Last week thanks to this post of Jean-Paul Smit I discovered Locust, a simple and effective tool to perform load tests.

You can already find different examples of IaC scripts to deploy an AzureContainerInstances-based infrastructure to run Locust. Here some examples.

Scenario and Technologies Link
Headless Locust deployed with az CLI ARM template GitHub
Headless Locust deployed with az CLI ARM with VNET connectivity (via appgw) GitHub
Web UI Locust deployed with Terraform GitHub
Headless Locust deployed with Terraform GitHub

The goal of this exercise is to deploy a Locust WebUI test infrastructure using Bicep.

  • a secondary goal was to not use additional scripts (bicep only) but unfortunately ARM do not provide the functionality to copy a file (the python script) to the file share. The ARM DeploymentStripts is used for that purpose.
  • DeploymentStripts introduces a lot of un-necessary complexity. It's crazy to have to create MSI, ACI and a storage to simply upload a file to a share (the same task is extremely simple in Terraform or using the az cli).

Deployment

  • create a resource group.
  • run the az deployment command to target the bicep orcestrator file (00main.bicep) specifying the following parameters.
    • appId : prefix to name the different artifacts.
    • targetHost : hostname of the loadtest target
    • nrOfWorkers : number of locust workers [default value: 4]
    • environment [default value : dev]
    • randomizeLocation : whether to randomize the locations of the locust workers [default value : true

The locust master and all the support artifacts (storage account, deployment scripts, etc..) are created in the same location of the resource group.

$rgname = 'rg-laodtest'
az group create -n $rgname -l "francecentral"

az deployment group create -f ./00main.bicep -g $rgname 
    -p appId=lts 
    -p targetHost=lnl-webfront-afd.azurefd.net

result of the deployment

result

az cli : stop the workers

$rgname = 'ah-loadtest-with-aci'
$workers_names=(az container list --resource-group $rgname --query "[?contains(@.name, 'worker')].name" --output tsv)

Stored entries
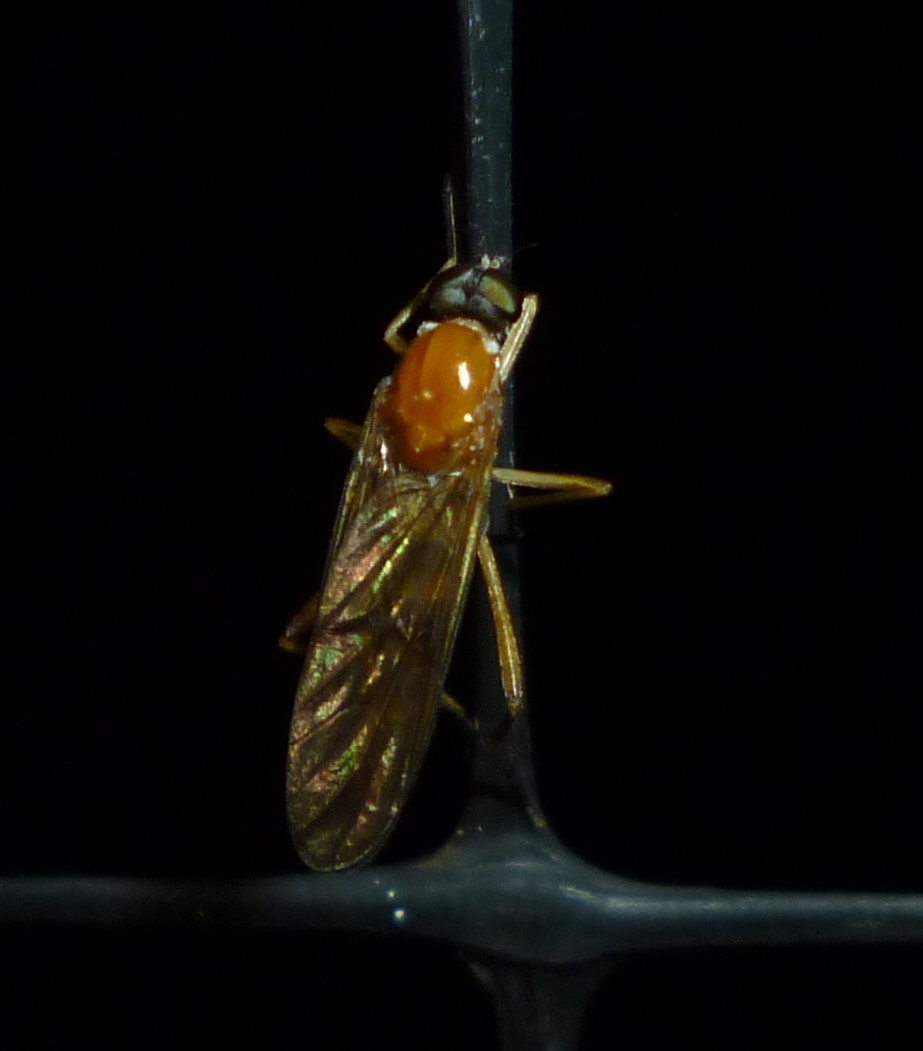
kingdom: Animalia
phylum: Arthropoda
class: Insecta
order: Diptera
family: Xylophagidae
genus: Dialysis
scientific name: Dialysis elongata
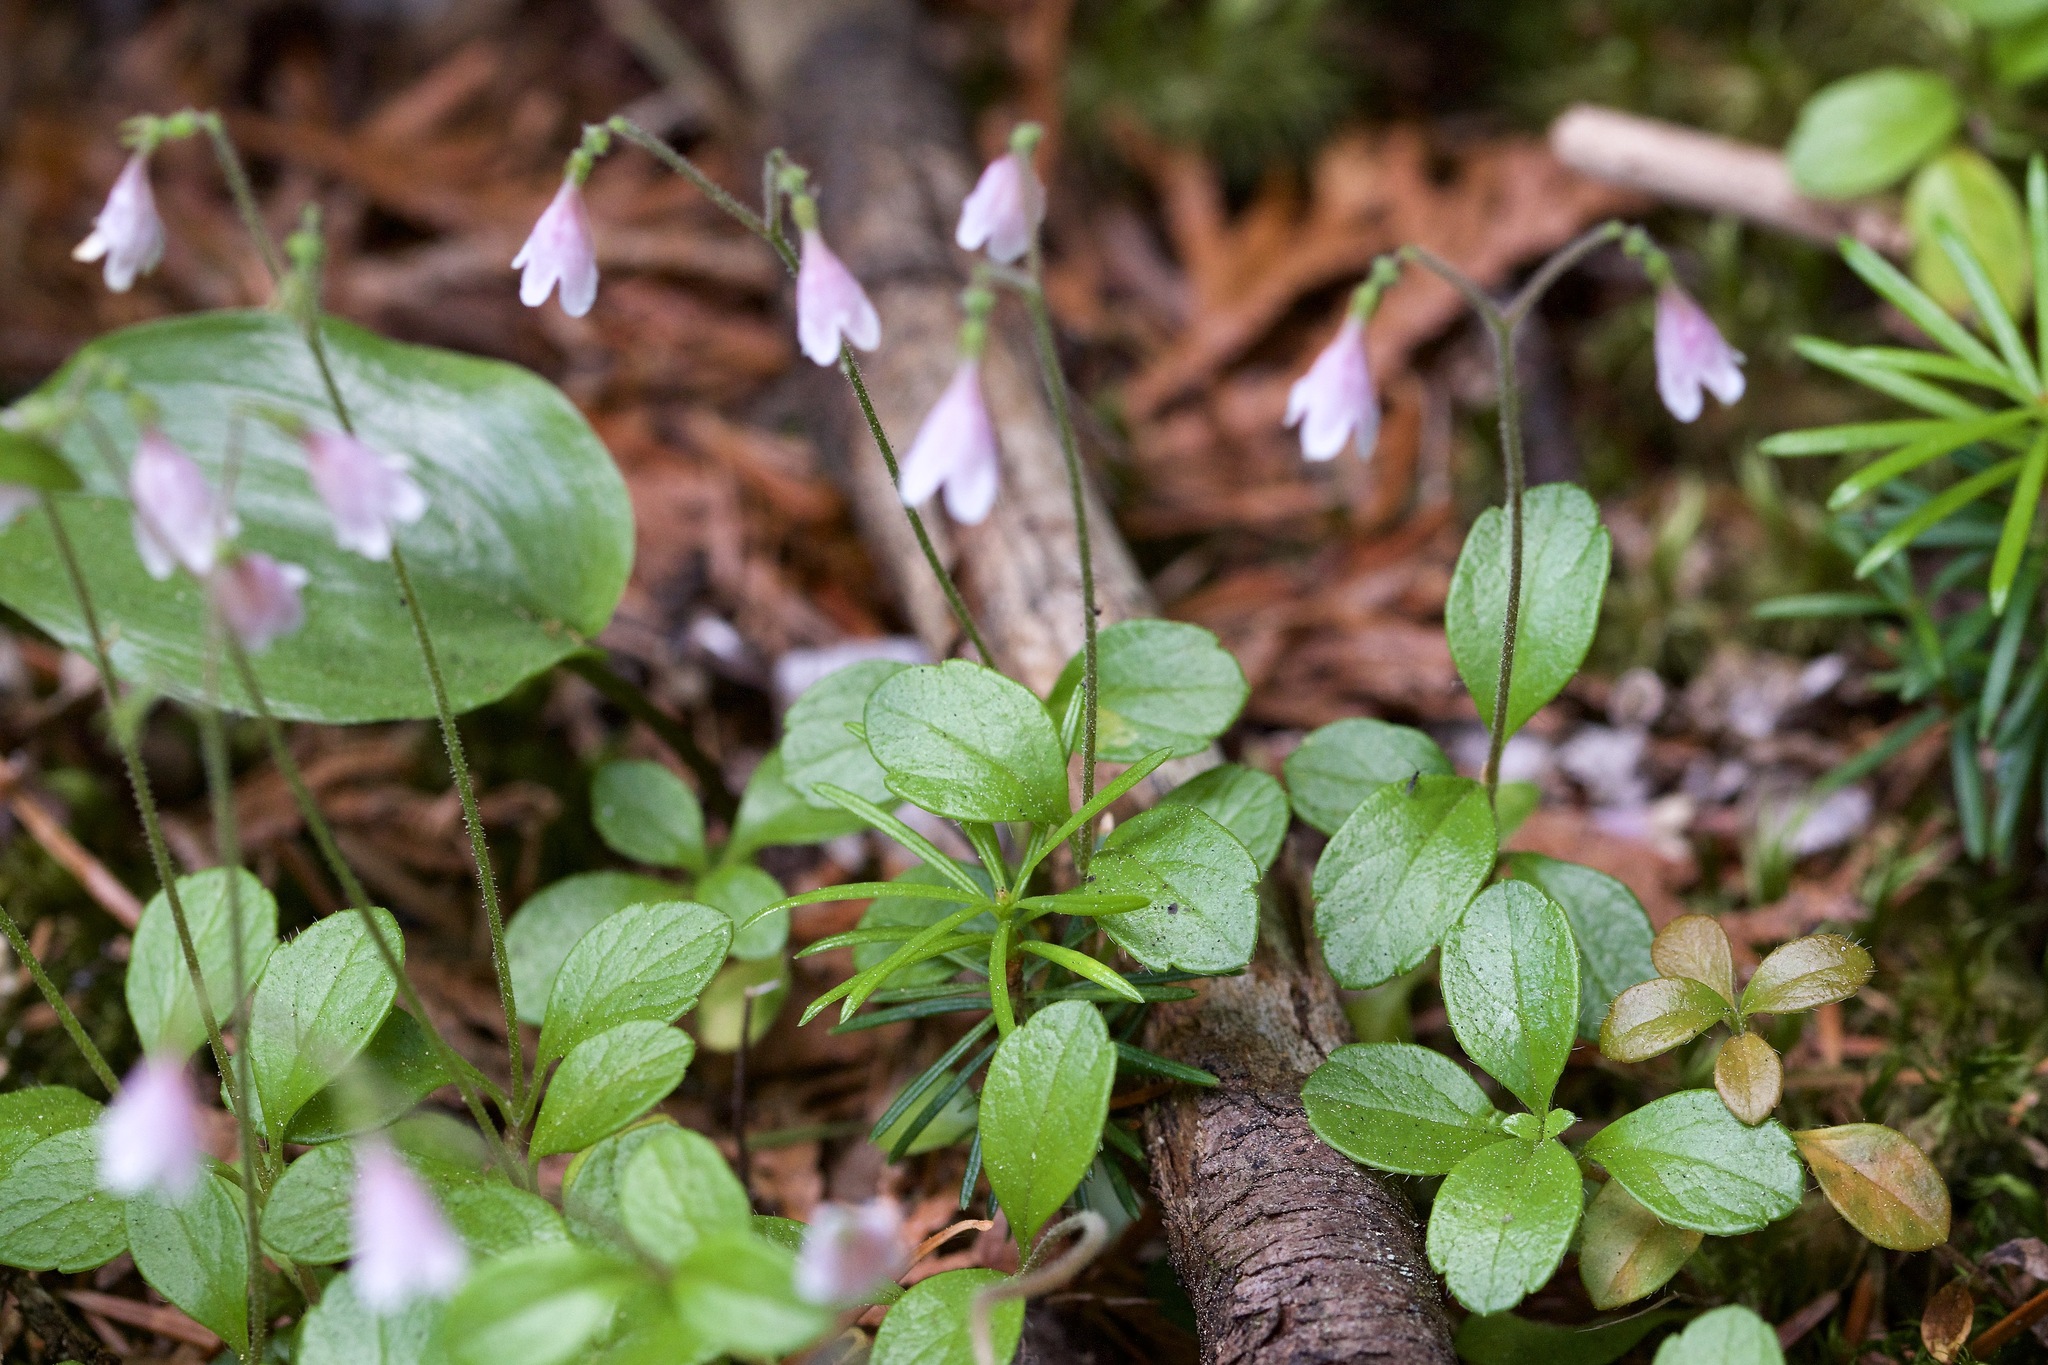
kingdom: Plantae
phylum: Tracheophyta
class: Magnoliopsida
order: Dipsacales
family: Caprifoliaceae
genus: Linnaea
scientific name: Linnaea borealis
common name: Twinflower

● EXERCISE DIRECTIONS:
From the text above on deploying Locust with Bicep, quote word for word the part that opens with the words containing "Scenario and Technologies" and closes with "infrastructure using Bicep.".

● SOLUTION TO THE PROBLEM:
Scenario and Technologies Link
Headless Locust deployed with az CLI ARM template GitHub
Headless Locust deployed with az CLI ARM with VNET connectivity (via appgw) GitHub
Web UI Locust deployed with Terraform GitHub
Headless Locust deployed with Terraform GitHub

The goal of this exercise is to deploy a Locust WebUI test infrastructure using Bicep.